Operating guidelines for senior management teams.

A good way to get started building senior management teams is to involve executives in examining the reality and the consequences of how they interact together and to then reach agreement on guidelines for more effective interactions in the future.

Senior managers sometimes feel a little foolish creating operating guidelines spelling out how they should work together as a team. Surely, they think, we’re all adults and have years of experience working in groups. And that, of course, is the problem. Everyone has practiced dysfunctional behavior for years and this is one of the first things that needs to be changed. If other employees don't see and experience change at the senior management level, they're not likely to adopt more cooperative behaviors as they won't believe this is necessary and they won't have any examples to follow. In addition, their executives won't understand the dilemmas that other employees are grappling with and won't be able to coach them since they haven't experienced these issues themselves.

United Parcel Service discovered that many of its managers fell short as coaches and teachers. When surveyed, only 48% of UPS employees gave their managers favorable marks for helping them develop new skills.
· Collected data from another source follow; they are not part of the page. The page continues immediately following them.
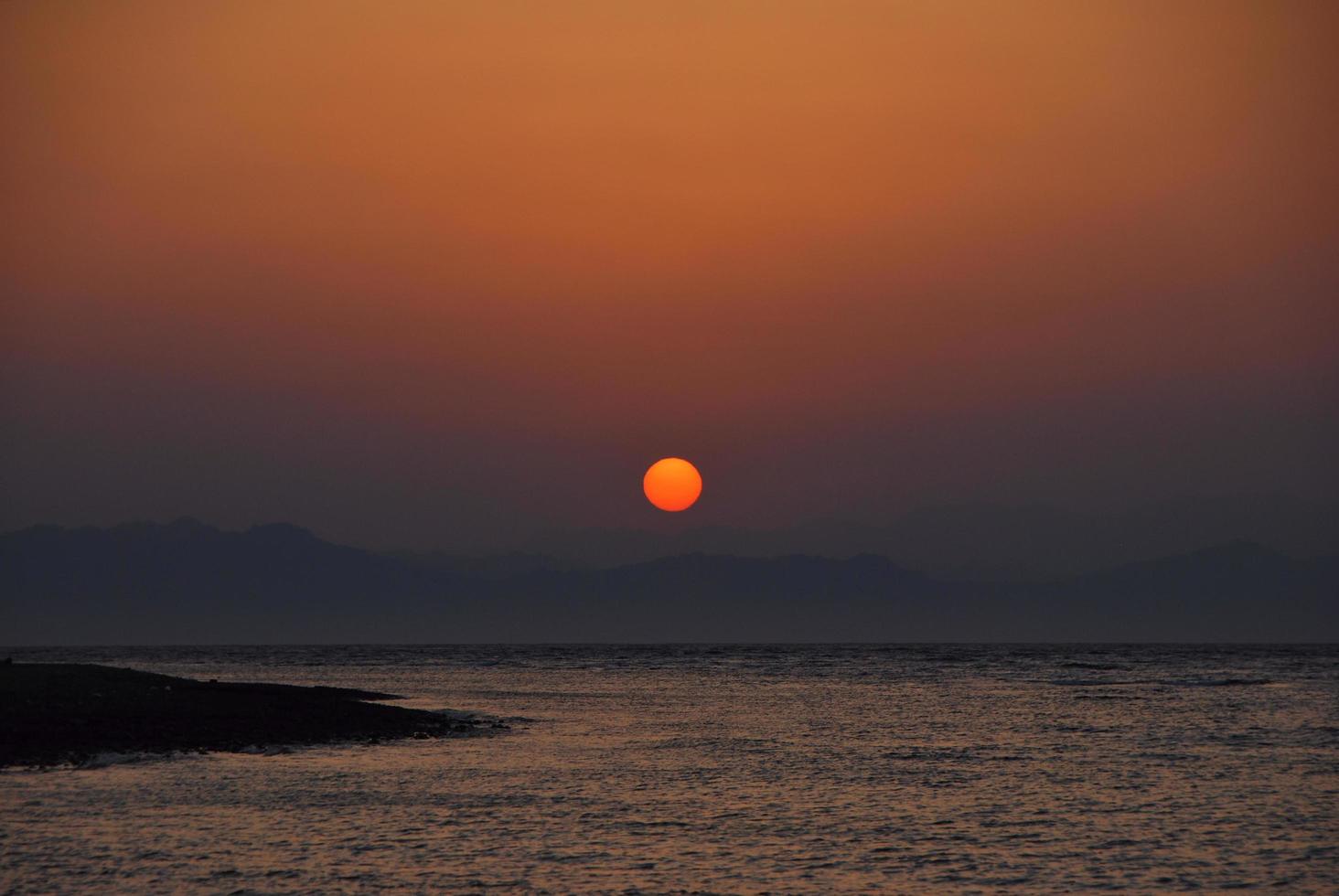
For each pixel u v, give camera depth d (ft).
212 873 342.44
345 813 429.79
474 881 339.57
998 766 585.63
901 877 353.92
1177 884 349.41
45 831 388.78
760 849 385.91
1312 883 351.87
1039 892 339.36
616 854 376.27
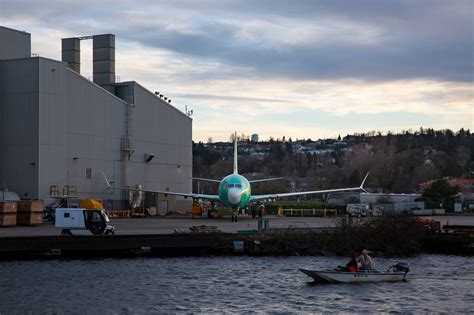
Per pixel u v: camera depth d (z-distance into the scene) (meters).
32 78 112.19
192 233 78.56
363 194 190.12
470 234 85.06
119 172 129.00
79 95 119.88
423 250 83.44
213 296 51.97
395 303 50.25
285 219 121.94
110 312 46.53
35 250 69.50
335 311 47.53
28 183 112.00
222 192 112.44
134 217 128.38
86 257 72.50
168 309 47.56
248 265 67.81
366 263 60.16
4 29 116.94
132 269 64.19
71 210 78.00
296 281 58.59
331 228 81.06
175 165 143.38
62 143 115.81
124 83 132.75
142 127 134.25
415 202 166.00
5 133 113.81
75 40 139.00
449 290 55.41
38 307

John Wooden, the legendary former head coach of UCLA basketball, once observed that, “A coach must prevent, correct or help, and not punish. He must make those under his supervision feel that they’re working with him rather than for him. He must be more interested in finding the best way rather than having his own way, and he must be genuinely concerned about his players.”

Operating guidelines should be explicit, simple, clear and concise. Here are some typical examples:

- Speak honestly. Make clear and direct requests. Be willing to surface issues or take positions that may result in conflict.

- Anyone can disagree about anything with anyone, but no one can disagree without stating the reasons why.

- Listen for peoples’ contributions, rather than editing with assessments, opinions or judgments.

- Support each other. Operate from the point of view that, “we’re all in this together.”

- It’s not OK to win at someone else’s expense or at the expense of the company.

- Support people in fulfilling their commitments and hold them accountable for results.

- Show appreciation by giving, receiving and requesting acknowledgment from others.

The material on senior management teams comes from a presentation I gave at the EEC Conference on “Innovative Work Organizations Operating in a Global Context,” in Dublin, Ireland, which was subsequently published as “New roles for everyone” in The Journal for Quality and Participation, Vol 21, #1.